Бирманские шаны недаром были всегда ближайшими соседями и подчинёнными самых искусных работников Индокитая. У китайцев они научились лакировочным работам и выдуванию стекла; влияние этих последних сказывается и в архитектуре шанских городов, каковы Лабонг и Хиенгмай, или Цимме. Железные изделия шанов попадают даже в Китай. Лавы, живущие на верхнем Меконге, доставляют китайцам большие количества хлопка, железа и олова. Кхассии выделывают, по-видимому, превосходную сталь из магнитного железняка. Миаои и шаны изготовляют на вертикально повешенных ткацких станках все ткани, нужные для дома. Палунги в Северной Бирме, возделывающие чай, по рассказам искусные ткачи и кузнецы. Аборы доставляют в Судью мускус и сильный яд для стрел. Значительная часть торговли Юннана находится в руках китайских и бирманских шанов, перевозящих товары через горы караванами на лошадях (ср. стр. 672). В Восточных Гималаях преобладает меновая торговля, тогда как шаны — настоящие купцы по китайскому образцу; шаны хопетики, называемые так потому, что они усвоили себе китайские нравы, известны до самого Рангуна.

Большая часть этих народов живёт в свайных [685] постройках. Хижины большинства народов Восточных Гималаев стоят на сваях или жердях, и тот же способ постройки мы видим в Северном Индокитае, хотя и в меньшем распространении. Он господствует в долине Иравадди. У народов Восточного Гималая существует особый дом для холостых, где спит мужская молодёжь деревни, и семейный дом в 20 метров и более длиною и вполовину менее шириною — одно помещение с отдельными спальнями. Дома правителей гаров имеют длину до 80 метров; кровля их опирается на резные столбы. Строительным материалом по преимуществу служит бамбук. Охрану своих жилищ они ищут в возвышенном положении, в ограждении палисадами и в потайных входах.

> _Задания_
1. Перепишите из текста о народах Индокитая отрывок между словами «Большая часть этих» и «в потайных входах.» включительно.
2. Ответьте по тексту о народах Индокитая:
(a) Каким работам шаны научились у китайцев?
(b) Какой материал служит для строительства по преимуществу?
(c) Какой длины достигают дома правителей гаров?
Для работы с текстом данные не понадобятся.

> _Исходные данные_
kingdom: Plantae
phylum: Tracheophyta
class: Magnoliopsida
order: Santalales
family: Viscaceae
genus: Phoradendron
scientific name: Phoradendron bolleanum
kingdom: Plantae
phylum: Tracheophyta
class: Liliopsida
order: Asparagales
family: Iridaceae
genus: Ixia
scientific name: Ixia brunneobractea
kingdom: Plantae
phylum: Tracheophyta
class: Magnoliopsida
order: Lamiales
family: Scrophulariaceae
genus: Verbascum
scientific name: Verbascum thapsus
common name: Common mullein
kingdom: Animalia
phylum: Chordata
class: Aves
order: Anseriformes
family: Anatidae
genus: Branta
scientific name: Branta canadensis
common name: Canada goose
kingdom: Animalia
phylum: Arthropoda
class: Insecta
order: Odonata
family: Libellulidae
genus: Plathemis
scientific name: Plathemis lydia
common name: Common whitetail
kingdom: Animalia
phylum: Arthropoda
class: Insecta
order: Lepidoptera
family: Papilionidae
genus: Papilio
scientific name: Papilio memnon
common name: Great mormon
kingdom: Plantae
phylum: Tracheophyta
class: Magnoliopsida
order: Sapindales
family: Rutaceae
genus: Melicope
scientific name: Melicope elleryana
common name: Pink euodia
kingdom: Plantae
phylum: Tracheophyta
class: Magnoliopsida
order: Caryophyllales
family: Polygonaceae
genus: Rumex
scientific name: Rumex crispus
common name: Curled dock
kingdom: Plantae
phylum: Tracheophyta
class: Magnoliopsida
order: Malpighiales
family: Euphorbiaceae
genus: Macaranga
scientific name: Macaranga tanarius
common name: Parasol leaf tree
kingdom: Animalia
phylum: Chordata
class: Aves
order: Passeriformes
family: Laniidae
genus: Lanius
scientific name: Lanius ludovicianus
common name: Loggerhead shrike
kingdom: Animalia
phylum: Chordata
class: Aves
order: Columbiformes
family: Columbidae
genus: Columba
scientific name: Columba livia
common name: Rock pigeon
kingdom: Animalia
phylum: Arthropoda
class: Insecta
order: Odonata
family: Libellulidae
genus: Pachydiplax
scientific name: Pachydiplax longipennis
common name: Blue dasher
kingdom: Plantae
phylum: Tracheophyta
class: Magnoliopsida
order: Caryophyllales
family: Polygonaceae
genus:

> _Ответы к заданиям_
1.
Большая часть этих народов живёт в свайных [685] постройках. Хижины большинства народов Восточных Гималаев стоят на сваях или жердях, и тот же способ постройки мы видим в Северном Индокитае, хотя и в меньшем распространении. Он господствует в долине Иравадди. У народов Восточного Гималая существует особый дом для холостых, где спит мужская молодёжь деревни, и семейный дом в 20 метров и более длиною и вполовину менее шириною — одно помещение с отдельными спальнями. Дома правителей гаров имеют длину до 80 метров; кровля их опирается на резные столбы. Строительным материалом по преимуществу служит бамбук. Охрану своих жилищ они ищут в возвышенном положении, в ограждении палисадами и в потайных входах.

2.
(a) Лакировочным работам и выдуванию стекла.
(b) Бамбук.
(c) До 80 метров.